In early 2003, two pieces of intelligence that claimed that Iraq did not have WMD came to light. French intelligence had a key intermediary, an Arab journalist who knew several Iraqi ministers, including the Foreign Minister, Naji Sabri. . They passed him onto Bill Murray, the CIA’s Paris station chief. The Arab wanted $1m for his information, but Murray beat him down to $200,000, including expenses. The expenses included a new suit for Sabri; he was to wear it when making a speech to the UN in order to prove that the intermediary was genuine.

Murray said that Sabri told the CIA via the intermediary that Saddam was interested in acquiring WMD, but then had only a few chemical weapons left over from the 1990s. Sabri did not appear on the programme, but issued a denial that he had provided information to the CIA. The intermediary was invited to participate, but did not do so because the BBC refused to pay him the €10,000 that he wanted in return.
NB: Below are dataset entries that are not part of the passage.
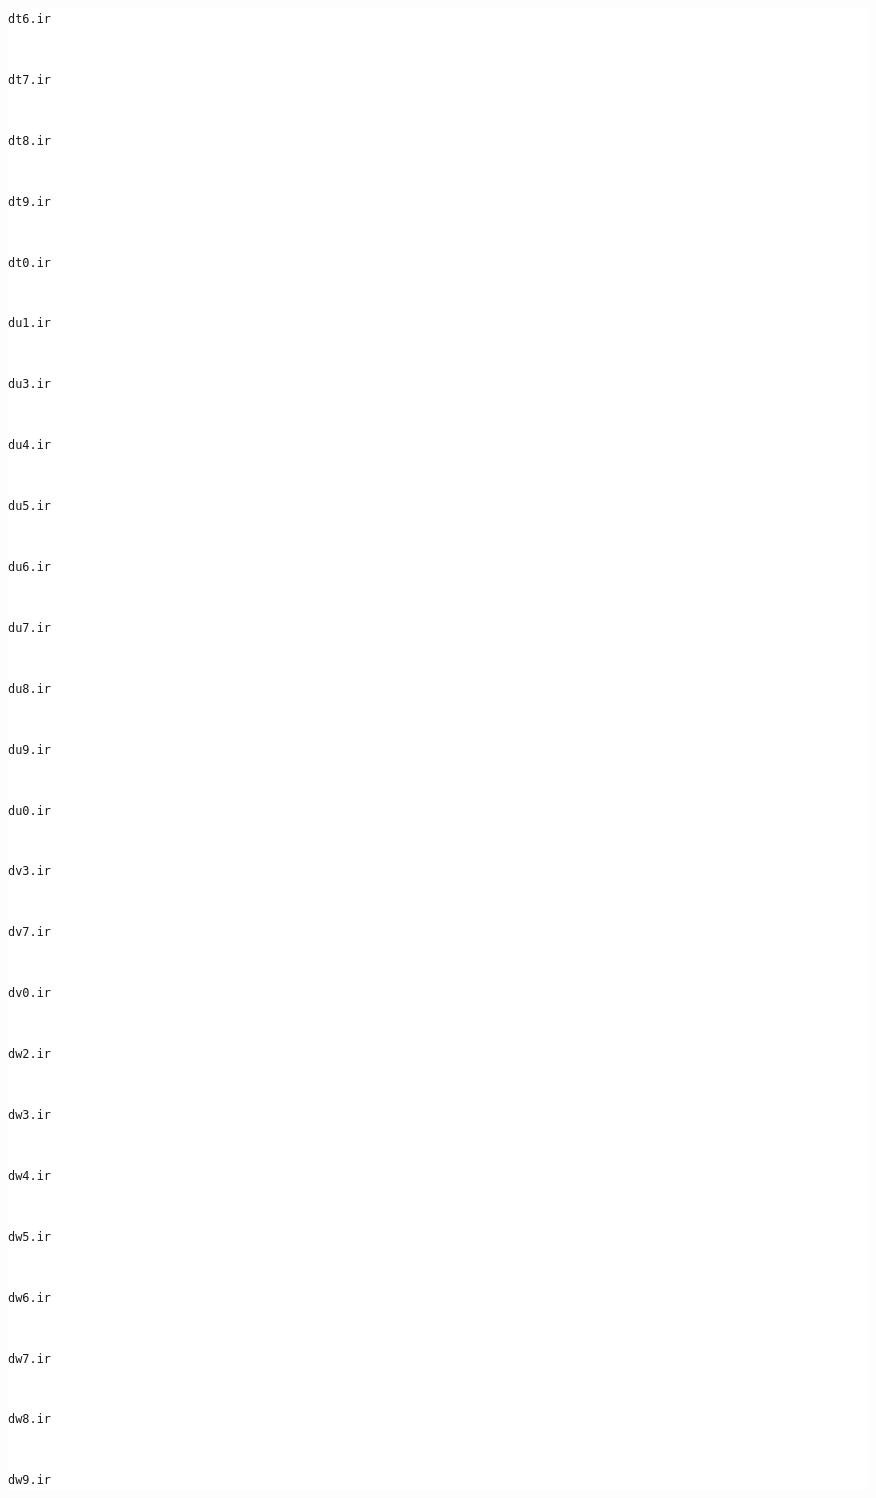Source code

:     dt6.ir


    dt7.ir


    dt8.ir


    dt9.ir


    dt0.ir


    du1.ir


    du3.ir


    du4.ir


    du5.ir


    du6.ir


    du7.ir


    du8.ir


    du9.ir


    du0.ir


    dv3.ir


    dv7.ir


    dv0.ir


    dw2.ir


    dw3.ir


    dw4.ir


    dw5.ir


    dw6.ir


    dw7.ir


    dw8.ir


    dw9.ir
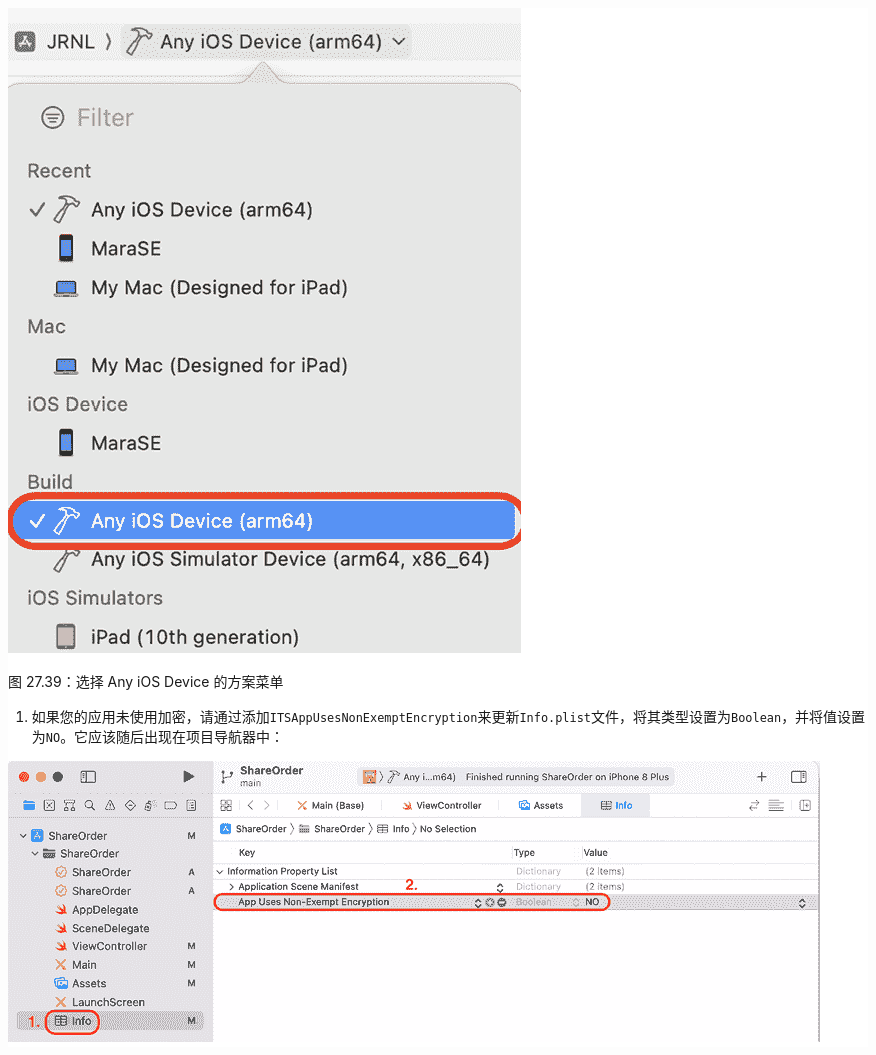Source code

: ![图片](img/B31371_27_39.png)

图 27.39：选择 Any iOS Device 的方案菜单

1.  如果您的应用未使用加密，请通过添加`ITSAppUsesNonExemptEncryption`来更新`Info.plist`文件，将其类型设置为`Boolean`，并将值设置为`NO`。它应该随后出现在项目导航器中：

![图片](img/B31371_27_40.png)

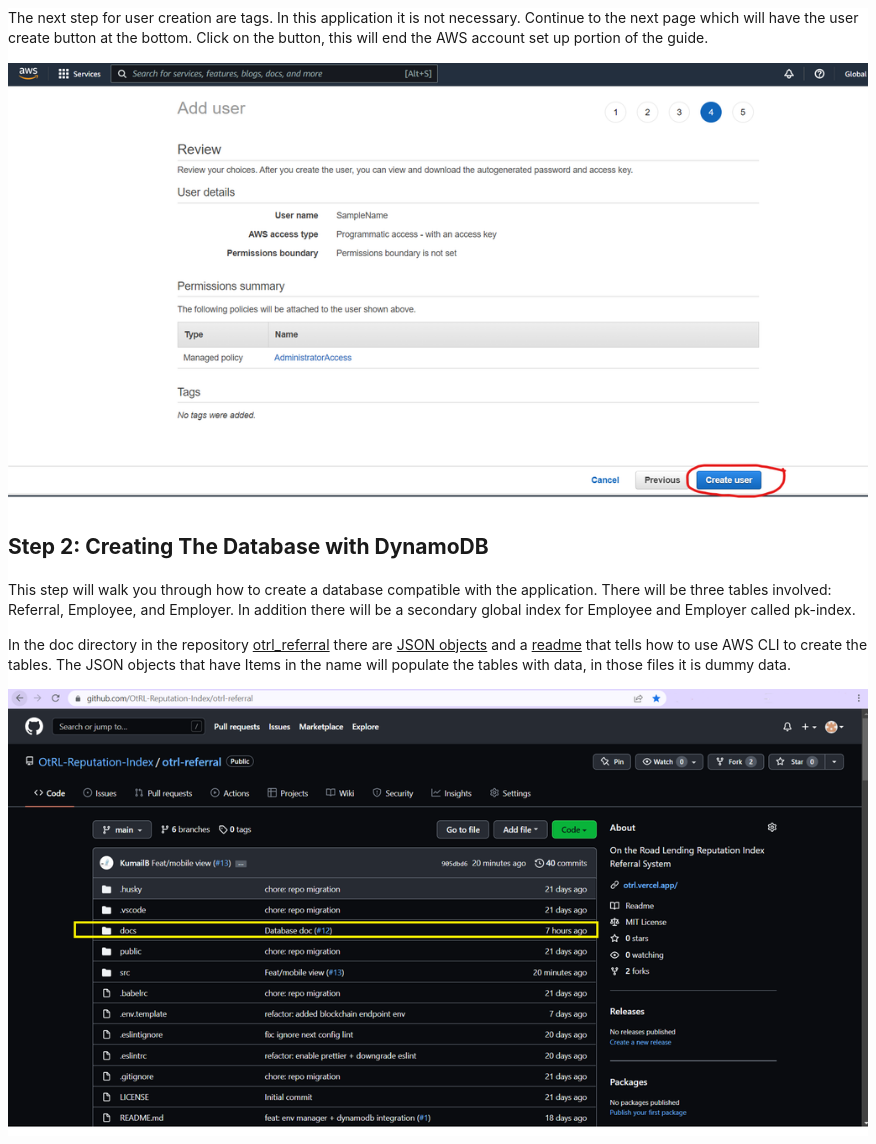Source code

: The next step for user creation are tags. In this application it is not necessary. Continue to the next page which will have the user create button at the bottom. Click on the button, this will end the AWS account set up portion of the guide.

![Review Page on IAM User creation](./img/CreateUserFinalPage.png)


## Step 2: Creating The Database with DynamoDB

This step will walk you through how to create a database compatible with the application. There will be three tables involved: Referral, Employee, and Employer. In addition there will be a secondary global index for Employee and Employer called pk-index. 

In the doc directory in the repository [otrl_referral](https://github.com/OtRL-Reputation-Index/otrl-referral)  there are [JSON objects](https://github.com/OtRL-Reputation-Index/otrl-referral/tree/main/docs) and a [readme](https://github.com/OtRL-Reputation-Index/otrl-referral/blob/main/docs/README.md) that tells how to use AWS CLI to create the tables. The JSON objects that have Items in the name will populate the tables with data, in those files it is dummy data.

![Otrl-reputation-index github with docs highlighted](./img/DirectoryForDatabaseReadMe.png)
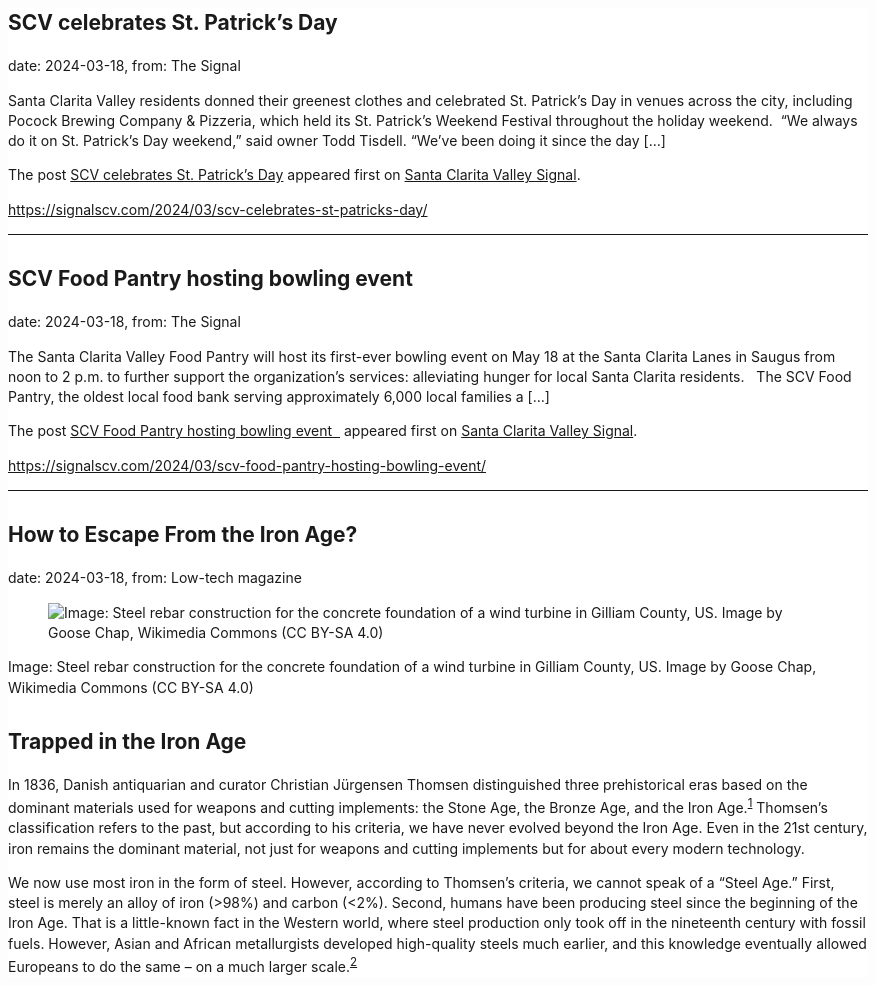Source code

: ## SCV celebrates St. Patrick’s Day

date: 2024-03-18, from: The Signal

<p>Santa Clarita Valley residents donned their greenest clothes and celebrated St. Patrick’s Day in venues across the city, including Pocock Brewing Company &#38; Pizzeria, which held its St. Patrick’s Weekend Festival throughout the holiday weekend.&#160; “We always do it on St. Patrick’s Day weekend,” said owner Todd Tisdell. “We’ve been doing it since the day [&#8230;]</p>
<p>The post <a rel="nofollow" href="https://signalscv.com/2024/03/scv-celebrates-st-patricks-day/">SCV celebrates St. Patrick’s Day</a> appeared first on <a rel="nofollow" href="https://signalscv.com">Santa Clarita Valley Signal</a>.</p>
 

<https://signalscv.com/2024/03/scv-celebrates-st-patricks-day/>

---

## SCV Food Pantry hosting bowling event

date: 2024-03-18, from: The Signal

<p>The Santa Clarita Valley Food Pantry will host its first-ever bowling event on May 18 at the Santa Clarita Lanes in Saugus from noon to 2 p.m. to further support the organization’s services: alleviating hunger for local Santa Clarita residents.&#160;&#160; The SCV Food Pantry, the oldest local food bank serving approximately 6,000 local families a [&#8230;]</p>
<p>The post <a rel="nofollow" href="https://signalscv.com/2024/03/scv-food-pantry-hosting-bowling-event/">SCV Food Pantry hosting bowling event  </a> appeared first on <a rel="nofollow" href="https://signalscv.com">Santa Clarita Valley Signal</a>.</p>
 

<https://signalscv.com/2024/03/scv-food-pantry-hosting-bowling-event/>

---

## How to Escape From the Iron Age?

date: 2024-03-18, from: Low-tech magazine

<div class="article-img ">
<figure data-imgstate="dither">
<img src="https://solar.lowtechmagazine.com/2024/03/how-to-escape-from-the-iron-age/images/dithers/rebar-foundation-wind-turbine_dithered.png" alt='Image: Steel rebar construction for the concrete foundation of a wind turbine in Gilliam County, US. Image by Goose Chap, Wikimedia Commons (CC BY-SA 4.0)' loading="lazy"/></figure>
<figcaption class="caption">
 Image: Steel rebar construction for the concrete foundation of a wind turbine in Gilliam County, US. Image by Goose Chap, Wikimedia Commons (CC BY-SA 4.0) 
</figcaption>
</div>
</div>
<h2 id="trapped-in-the-iron-age">Trapped in the Iron Age</h2>
<p>In 1836, Danish antiquarian and curator Christian Jürgensen Thomsen distinguished three prehistorical eras based on the dominant materials used for weapons and cutting implements: the Stone Age, the Bronze Age, and the Iron Age.<sup id="fnref:1"><a href="#fn:1" class="footnote-ref" role="doc-noteref">1</a></sup> Thomsen’s classification refers to the past, but according to his criteria, we have never evolved beyond the Iron Age. Even in the 21st century, iron remains the dominant material, not just for weapons and cutting implements but for about every modern technology.</p>
<p>We now use most iron in the form of steel. However, according to Thomsen’s criteria, we cannot speak of a “Steel Age.” First, steel is merely an alloy of iron (&gt;98%) and carbon (&lt;2%). Second, humans have been producing steel since the beginning of the Iron Age. That is a little-known fact in the Western world, where steel production only took off in the nineteenth century with fossil fuels. However, Asian and African metallurgists developed high-quality steels much earlier, and this knowledge eventually allowed Europeans to do the same – on a much larger scale.<sup id="fnref:2"><a href="#fn:2" class="footnote-ref" role="doc-noteref">2</a></sup></p>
Murray said that his report on Sabri’s testimony was used selectively. He argued that very bad intelligence reached the leadership quickly, whilst better intelligence did not make it.

The other source was Tahir Habbush al-Tikriti, head of Iraqi intelligence. He met an MI6 officer in Jordan, telling him that Iraq had no WMD. MI6 thought that both these pieces of intelligence were dis-information, designed to  mislead. Tahir is the most senior member of Saddam’s regime to still be at liberty.

On 5 February 2003, US Secretary of State Colin Powell put forward the case for Iraq having WMD. Joschka Fischer presided over the meeting. In the programme, he said that Powell claimed things that he could not be certain of to be facts.

No WMD were found after the war. Red River, the MI6 spy, failed a lie detector test. The 45 minute claim was dropped. In April 2004 the CIA and MI6 met Curveball and declared him to be a fabricator. Tenet resigned from the CIA a week later. Curveball admitted on the programme that the US/UK coalition went to war on a lie.

Overall, it is clear that the war was launched on faulty intelligence. At best, it may be said that the US and UK governments started with a view about Saddam and WMD and rejected intelligence that did not fit with this preconceived notion. All evidence has to be considered, not just that which confirms what one wants to hear.

For viewers in the UK, the programme is available on the I-Player from this link, which says that it is available until 18 March 2014, far longer than programmes normally stay on the I-Player. It was made jointly with ZDF of Germany.